====== EXTRACTED RECORDS

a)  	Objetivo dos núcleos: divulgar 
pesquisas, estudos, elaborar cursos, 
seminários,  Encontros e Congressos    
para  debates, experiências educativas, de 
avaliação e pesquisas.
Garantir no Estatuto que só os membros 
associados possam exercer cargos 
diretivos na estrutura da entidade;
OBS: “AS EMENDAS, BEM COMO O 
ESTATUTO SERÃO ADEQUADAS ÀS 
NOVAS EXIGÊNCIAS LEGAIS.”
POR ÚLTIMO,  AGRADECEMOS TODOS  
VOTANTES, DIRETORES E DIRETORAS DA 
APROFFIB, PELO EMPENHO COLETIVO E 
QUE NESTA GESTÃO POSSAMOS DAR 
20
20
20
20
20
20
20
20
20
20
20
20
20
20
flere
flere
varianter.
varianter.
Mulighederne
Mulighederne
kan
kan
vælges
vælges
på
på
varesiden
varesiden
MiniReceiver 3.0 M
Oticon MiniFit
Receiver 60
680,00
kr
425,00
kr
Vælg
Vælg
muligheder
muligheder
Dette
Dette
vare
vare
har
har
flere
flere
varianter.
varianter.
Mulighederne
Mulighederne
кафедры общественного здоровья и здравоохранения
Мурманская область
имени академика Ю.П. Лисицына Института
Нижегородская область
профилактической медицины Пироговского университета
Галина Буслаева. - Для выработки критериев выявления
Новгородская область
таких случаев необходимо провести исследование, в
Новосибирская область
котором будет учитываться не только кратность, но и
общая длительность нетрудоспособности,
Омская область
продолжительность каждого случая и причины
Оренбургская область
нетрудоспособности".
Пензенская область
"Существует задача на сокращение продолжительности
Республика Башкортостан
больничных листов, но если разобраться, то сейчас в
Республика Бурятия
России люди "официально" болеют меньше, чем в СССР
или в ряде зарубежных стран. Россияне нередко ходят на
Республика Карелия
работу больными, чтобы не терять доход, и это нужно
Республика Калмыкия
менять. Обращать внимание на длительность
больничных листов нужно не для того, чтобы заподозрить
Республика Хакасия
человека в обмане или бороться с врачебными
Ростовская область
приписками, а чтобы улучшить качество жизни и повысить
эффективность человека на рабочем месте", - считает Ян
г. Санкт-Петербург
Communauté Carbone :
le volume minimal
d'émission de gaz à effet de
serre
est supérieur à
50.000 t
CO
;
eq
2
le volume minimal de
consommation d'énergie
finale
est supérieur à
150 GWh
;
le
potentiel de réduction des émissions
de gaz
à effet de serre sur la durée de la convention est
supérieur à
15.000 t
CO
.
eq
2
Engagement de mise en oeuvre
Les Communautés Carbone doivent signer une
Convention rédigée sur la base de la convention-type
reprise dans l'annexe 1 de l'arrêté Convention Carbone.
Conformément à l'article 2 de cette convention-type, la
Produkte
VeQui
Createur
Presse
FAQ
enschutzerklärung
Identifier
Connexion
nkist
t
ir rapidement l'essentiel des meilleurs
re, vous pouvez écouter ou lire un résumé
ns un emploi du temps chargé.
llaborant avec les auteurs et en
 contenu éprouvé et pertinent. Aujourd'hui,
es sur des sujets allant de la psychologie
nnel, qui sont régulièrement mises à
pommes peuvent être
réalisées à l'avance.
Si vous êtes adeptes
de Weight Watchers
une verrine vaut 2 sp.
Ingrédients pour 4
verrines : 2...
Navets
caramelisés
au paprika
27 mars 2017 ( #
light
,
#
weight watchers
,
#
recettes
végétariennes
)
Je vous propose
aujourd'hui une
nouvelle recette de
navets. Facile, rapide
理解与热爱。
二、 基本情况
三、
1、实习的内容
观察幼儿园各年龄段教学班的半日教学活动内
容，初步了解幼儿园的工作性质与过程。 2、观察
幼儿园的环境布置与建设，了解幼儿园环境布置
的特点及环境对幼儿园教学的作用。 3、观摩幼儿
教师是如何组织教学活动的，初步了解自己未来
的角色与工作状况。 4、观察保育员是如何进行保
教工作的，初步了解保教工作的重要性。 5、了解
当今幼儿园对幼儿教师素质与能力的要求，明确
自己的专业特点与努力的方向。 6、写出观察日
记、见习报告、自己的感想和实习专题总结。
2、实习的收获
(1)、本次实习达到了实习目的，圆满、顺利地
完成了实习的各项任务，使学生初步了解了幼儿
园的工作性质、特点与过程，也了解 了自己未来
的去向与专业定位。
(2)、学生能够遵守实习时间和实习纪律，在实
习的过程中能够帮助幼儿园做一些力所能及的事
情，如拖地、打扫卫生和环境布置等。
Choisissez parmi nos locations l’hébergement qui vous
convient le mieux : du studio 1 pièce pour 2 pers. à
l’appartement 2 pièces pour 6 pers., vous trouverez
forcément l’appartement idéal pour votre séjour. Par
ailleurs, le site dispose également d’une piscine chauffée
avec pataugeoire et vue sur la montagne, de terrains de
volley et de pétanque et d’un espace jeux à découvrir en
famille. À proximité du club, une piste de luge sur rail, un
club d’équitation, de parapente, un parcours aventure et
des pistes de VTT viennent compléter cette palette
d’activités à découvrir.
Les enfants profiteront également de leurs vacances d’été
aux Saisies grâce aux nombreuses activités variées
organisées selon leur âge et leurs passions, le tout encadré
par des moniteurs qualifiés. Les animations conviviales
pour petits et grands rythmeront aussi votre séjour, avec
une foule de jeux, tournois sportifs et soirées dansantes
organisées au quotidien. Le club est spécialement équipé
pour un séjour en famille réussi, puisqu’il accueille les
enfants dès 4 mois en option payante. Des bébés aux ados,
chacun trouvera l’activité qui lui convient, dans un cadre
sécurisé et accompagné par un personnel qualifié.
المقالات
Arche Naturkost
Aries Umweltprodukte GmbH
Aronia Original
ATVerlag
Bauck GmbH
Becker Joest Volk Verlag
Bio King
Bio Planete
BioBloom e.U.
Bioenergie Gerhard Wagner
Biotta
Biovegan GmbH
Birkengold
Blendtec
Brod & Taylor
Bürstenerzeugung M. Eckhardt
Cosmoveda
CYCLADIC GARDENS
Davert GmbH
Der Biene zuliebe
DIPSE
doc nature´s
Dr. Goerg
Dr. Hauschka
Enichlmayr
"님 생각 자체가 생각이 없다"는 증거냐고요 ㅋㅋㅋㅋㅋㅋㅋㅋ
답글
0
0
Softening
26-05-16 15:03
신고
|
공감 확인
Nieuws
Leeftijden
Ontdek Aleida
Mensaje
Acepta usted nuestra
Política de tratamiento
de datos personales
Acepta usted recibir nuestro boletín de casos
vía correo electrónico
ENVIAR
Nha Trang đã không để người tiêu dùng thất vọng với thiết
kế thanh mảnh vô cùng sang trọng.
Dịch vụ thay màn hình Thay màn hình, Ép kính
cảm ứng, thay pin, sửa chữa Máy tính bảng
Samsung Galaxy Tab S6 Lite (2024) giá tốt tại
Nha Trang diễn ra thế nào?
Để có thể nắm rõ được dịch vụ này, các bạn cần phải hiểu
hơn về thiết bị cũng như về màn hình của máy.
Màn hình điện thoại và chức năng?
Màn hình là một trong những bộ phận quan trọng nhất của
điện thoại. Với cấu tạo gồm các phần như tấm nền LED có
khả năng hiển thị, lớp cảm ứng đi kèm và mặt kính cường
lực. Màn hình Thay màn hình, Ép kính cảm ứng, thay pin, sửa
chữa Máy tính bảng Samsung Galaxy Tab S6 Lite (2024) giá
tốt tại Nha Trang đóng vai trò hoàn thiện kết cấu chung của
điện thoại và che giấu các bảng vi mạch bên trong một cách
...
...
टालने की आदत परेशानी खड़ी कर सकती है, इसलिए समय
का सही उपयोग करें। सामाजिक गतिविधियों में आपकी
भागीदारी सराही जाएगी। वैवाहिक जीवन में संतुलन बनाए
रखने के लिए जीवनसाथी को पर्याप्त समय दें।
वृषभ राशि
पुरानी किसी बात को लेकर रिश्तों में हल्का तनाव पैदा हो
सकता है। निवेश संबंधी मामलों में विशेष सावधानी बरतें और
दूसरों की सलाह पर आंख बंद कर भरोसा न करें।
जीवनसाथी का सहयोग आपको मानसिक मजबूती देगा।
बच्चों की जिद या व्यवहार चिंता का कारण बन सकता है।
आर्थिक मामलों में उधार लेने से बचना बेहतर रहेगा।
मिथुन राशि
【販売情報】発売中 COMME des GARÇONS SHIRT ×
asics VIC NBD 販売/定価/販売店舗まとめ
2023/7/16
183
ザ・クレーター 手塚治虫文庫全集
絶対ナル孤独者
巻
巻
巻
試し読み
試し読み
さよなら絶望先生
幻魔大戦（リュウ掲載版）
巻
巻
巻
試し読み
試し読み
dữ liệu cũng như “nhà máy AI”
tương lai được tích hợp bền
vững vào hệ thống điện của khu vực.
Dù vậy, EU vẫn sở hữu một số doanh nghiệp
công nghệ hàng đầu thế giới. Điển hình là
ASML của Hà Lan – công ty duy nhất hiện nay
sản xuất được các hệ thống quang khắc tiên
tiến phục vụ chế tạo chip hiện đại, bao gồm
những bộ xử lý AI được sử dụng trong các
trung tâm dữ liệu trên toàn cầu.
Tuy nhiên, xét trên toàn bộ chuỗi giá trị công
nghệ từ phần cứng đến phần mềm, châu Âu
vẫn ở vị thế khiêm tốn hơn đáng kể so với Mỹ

============

◆ **EXERCISE BRIEF**: Write out, word for word, every line from the start of the items through the line that contains "Республика Бурятия", including both.

◆ **SOLUTION TO THE EXERCISE**:
a)  	Objetivo dos núcleos: divulgar 
pesquisas, estudos, elaborar cursos, 
seminários,  Encontros e Congressos    
para  debates, experiências educativas, de 
avaliação e pesquisas.
Garantir no Estatuto que só os membros 
associados possam exercer cargos 
diretivos na estrutura da entidade;
OBS: “AS EMENDAS, BEM COMO O 
ESTATUTO SERÃO ADEQUADAS ÀS 
NOVAS EXIGÊNCIAS LEGAIS.”
POR ÚLTIMO,  AGRADECEMOS TODOS  
VOTANTES, DIRETORES E DIRETORAS DA 
APROFFIB, PELO EMPENHO COLETIVO E 
QUE NESTA GESTÃO POSSAMOS DAR 
20
20
20
20
20
20
20
20
20
20
20
20
20
20
flere
flere
varianter.
varianter.
Mulighederne
Mulighederne
kan
kan
vælges
vælges
på
på
varesiden
varesiden
MiniReceiver 3.0 M
Oticon MiniFit
Receiver 60
680,00
kr
425,00
kr
Vælg
Vælg
muligheder
muligheder
Dette
Dette
vare
vare
har
har
flere
flere
varianter.
varianter.
Mulighederne
Mulighederne
кафедры общественного здоровья и здравоохранения
Мурманская область
имени академика Ю.П. Лисицына Института
Нижегородская область
профилактической медицины Пироговского университета
Галина Буслаева. - Для выработки критериев выявления
Новгородская область
таких случаев необходимо провести исследование, в
Новосибирская область
котором будет учитываться не только кратность, но и
общая длительность нетрудоспособности,
Омская область
продолжительность каждого случая и причины
Оренбургская область
нетрудоспособности".
Пензенская область
"Существует задача на сокращение продолжительности
Республика Башкортостан
больничных листов, но если разобраться, то сейчас в
Республика Бурятия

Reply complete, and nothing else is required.